YOUR TASK: Every line of the material below that contains the string "data" must appear in the answer.

MATERIAL FOR THE TASK:
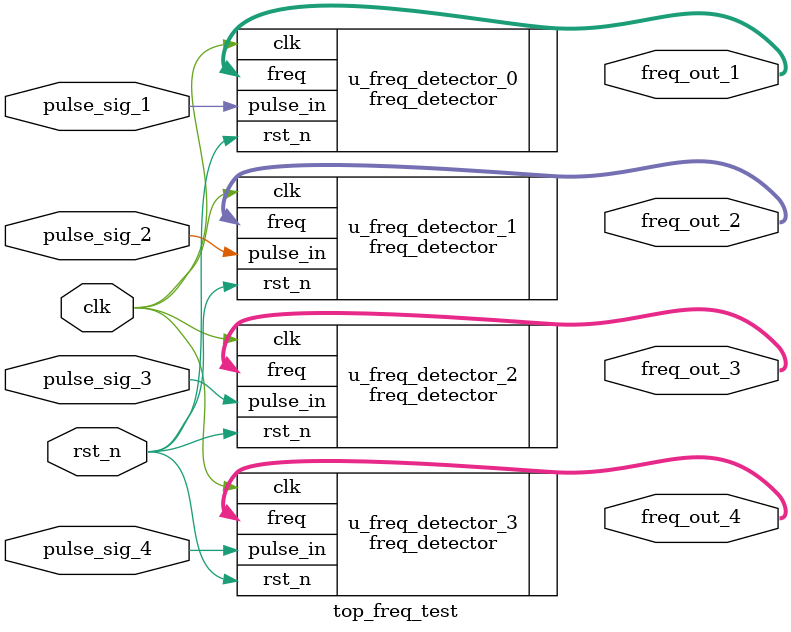
<source format=v>
/**************************************************************
@File    :   top_freq_system.v
@Time    :   2025/07/01 12:33:44
@Author  :   liyuanhao 
@EditTool:   VS Code 
@Font    :   UTF-8 
@Function:   顶层模块
**************************************************************/
module top_freq_test (
    input wire         clk        , // 20MHz 系统时钟
    input wire         rst_n      , // 低电平有效复位
    input wire         pulse_sig_1, // 脉冲接收引脚1
    input wire         pulse_sig_2, // 脉冲接收引脚2
    input wire         pulse_sig_3, // 脉冲接收引脚3
    input wire         pulse_sig_4, // 脉冲接收引脚4
    output wire [19:0] freq_out_1 , // 检测得到的频率1（单位：Hz）
    output wire [19:0] freq_out_2 , // 检测得到的频率2（单位：Hz）
    output wire [19:0] freq_out_3 , // 检测得到的频率3（单位：Hz）
    output wire [19:0] freq_out_4   // 检测得到的频率4（单位：Hz）
);

localparam CLK_FREQ = 20_000_000;  //时钟频率，20MHz

reg   [19:0] freq;

    freq_detector u_freq_detector_0(
        .clk      (clk          ),
        .rst_n    (rst_n        ),
        .pulse_in (pulse_sig_1  ),
        .freq     (freq_out_1   )
    );

    freq_detector u_freq_detector_1(
        .clk      (clk          ),
        .rst_n    (rst_n        ),
        .pulse_in (pulse_sig_2  ),
        .freq     (freq_out_2   )
    );

    freq_detector u_freq_detector_2(
        .clk      (clk          ),
        .rst_n    (rst_n        ),
        .pulse_in (pulse_sig_3 ),
        .freq     (freq_out_3   )
    );

    freq_detector u_freq_detector_3(
        .clk      (clk          ),
        .rst_n    (rst_n        ),
        .pulse_in (pulse_sig_4  ),
        .freq     (freq_out_4   )
    );

endmodule
</source>
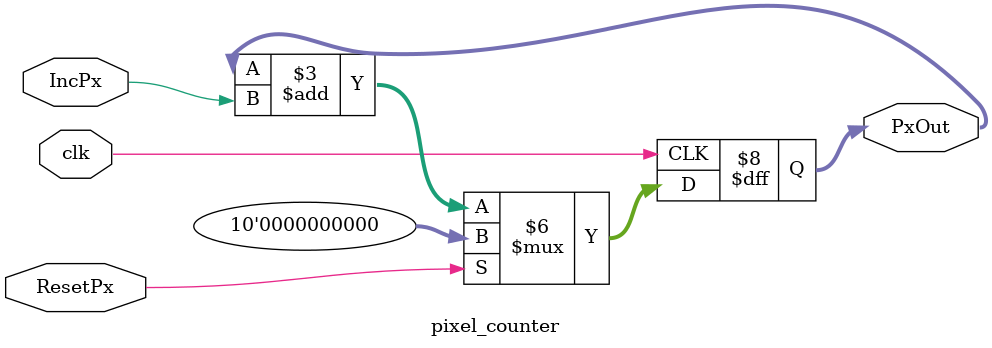
<source format=v>
module pixel_counter(PxOut, clk, ResetPx, IncPx,);
  input clk, ResetPx, IncPx ;
  wire clk, ResetPx, IncPx ;

  output [9:0] PxOut;
  reg [9:0] PxOut;

  initial
  begin
    PxOut = 0;
  end

  always @(posedge clk)
  begin
    if(ResetPx == 1) begin
      PxOut <= 0;
    end
    else begin
      PxOut <= PxOut + IncPx;
    end
  end
endmodule

</source>
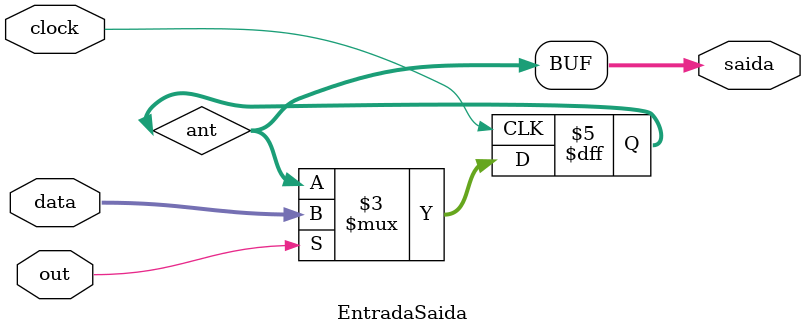
<source format=v>
module EntradaSaida (data, out, clock,saida);

input [31:0] data;
input clock, out;
reg [31:0] ant;
output [31:0] saida;

always @ ( posedge clock )
begin
if(out)

ant = data;

end

assign saida = ant;
endmodule

</source>
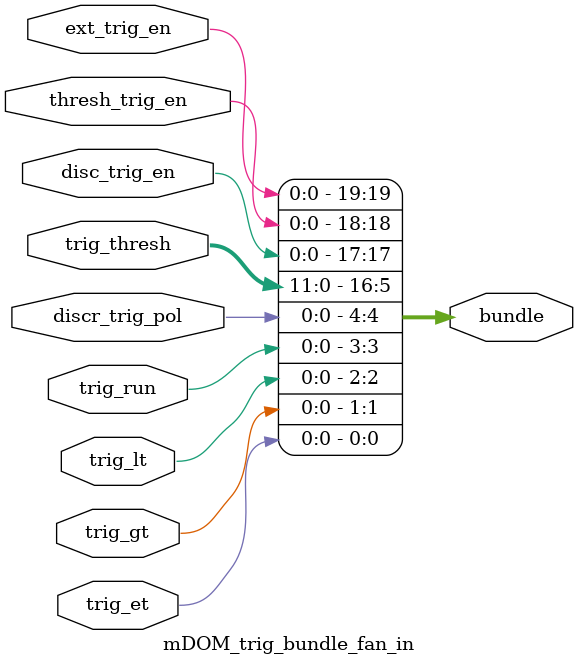
<source format=v>
module mDOM_trig_bundle_fan_in
  (
   bundle,
   trig_et,
   trig_gt,
   trig_lt,
   trig_run,
   discr_trig_pol,
   trig_thresh,
   disc_trig_en,
   thresh_trig_en,
   ext_trig_en
  );

`include "mDOM_trig_bundle_inc.v"

   output [19:0] bundle;
   input [0:0] trig_et;
   input [0:0] trig_gt;
   input [0:0] trig_lt;
   input [0:0] trig_run;
   input [0:0] discr_trig_pol;
   input [11:0] trig_thresh;
   input [0:0] disc_trig_en;
   input [0:0] thresh_trig_en;
   input [0:0] ext_trig_en;

assign bundle[0:0] = trig_et;
assign bundle[1:1] = trig_gt;
assign bundle[2:2] = trig_lt;
assign bundle[3:3] = trig_run;
assign bundle[4:4] = discr_trig_pol;
assign bundle[16:5] = trig_thresh;
assign bundle[17:17] = disc_trig_en;
assign bundle[18:18] = thresh_trig_en;
assign bundle[19:19] = ext_trig_en;


endmodule

</source>
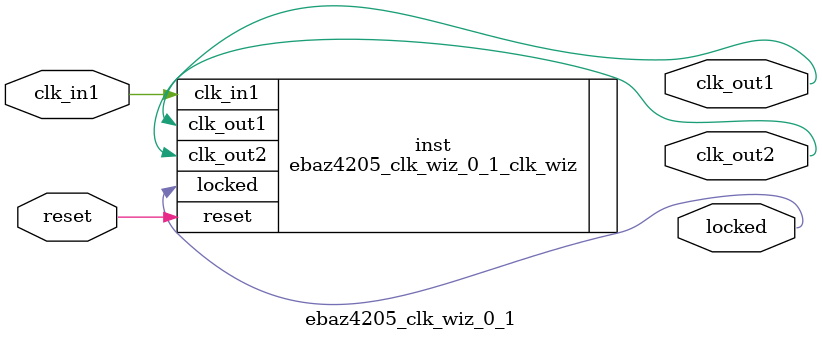
<source format=v>


`timescale 1ps/1ps

(* CORE_GENERATION_INFO = "ebaz4205_clk_wiz_0_1,clk_wiz_v6_0_11_0_0,{component_name=ebaz4205_clk_wiz_0_1,use_phase_alignment=true,use_min_o_jitter=false,use_max_i_jitter=false,use_dyn_phase_shift=false,use_inclk_switchover=false,use_dyn_reconfig=false,enable_axi=0,feedback_source=FDBK_AUTO,PRIMITIVE=PLL,num_out_clk=2,clkin1_period=10.000,clkin2_period=10.000,use_power_down=false,use_reset=true,use_locked=true,use_inclk_stopped=false,feedback_type=SINGLE,CLOCK_MGR_TYPE=NA,manual_override=false}" *)

module ebaz4205_clk_wiz_0_1 
 (
  // Clock out ports
  output        clk_out1,
  output        clk_out2,
  // Status and control signals
  input         reset,
  output        locked,
 // Clock in ports
  input         clk_in1
 );

  ebaz4205_clk_wiz_0_1_clk_wiz inst
  (
  // Clock out ports  
  .clk_out1(clk_out1),
  .clk_out2(clk_out2),
  // Status and control signals               
  .reset(reset), 
  .locked(locked),
 // Clock in ports
  .clk_in1(clk_in1)
  );

endmodule

</source>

YOUR SOLUTION:
module EntradaSaida (data, out, clock,saida);
input [31:0] data;
ant = data;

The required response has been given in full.